Data under study Start Marker

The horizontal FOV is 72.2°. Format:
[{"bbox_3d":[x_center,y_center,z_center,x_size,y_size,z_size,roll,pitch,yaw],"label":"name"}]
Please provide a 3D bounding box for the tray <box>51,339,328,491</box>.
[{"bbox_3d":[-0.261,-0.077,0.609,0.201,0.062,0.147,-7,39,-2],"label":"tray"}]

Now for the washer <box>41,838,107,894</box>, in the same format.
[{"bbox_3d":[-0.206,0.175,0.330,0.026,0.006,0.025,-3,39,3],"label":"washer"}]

Data under study End Marker

Problem details:
What you return must match the data above character for character.

Task output:
The horizontal FOV is 72.2°. Format:
[{"bbox_3d":[x_center,y_center,z_center,x_size,y_size,z_size,roll,pitch,yaw],"label":"name"}]
Please provide a 3D bounding box for the tray <box>51,339,328,491</box>.
[{"bbox_3d":[-0.261,-0.077,0.609,0.201,0.062,0.147,-7,39,-2],"label":"tray"}]

Now for the washer <box>41,838,107,894</box>, in the same format.
[{"bbox_3d":[-0.206,0.175,0.330,0.026,0.006,0.025,-3,39,3],"label":"washer"}]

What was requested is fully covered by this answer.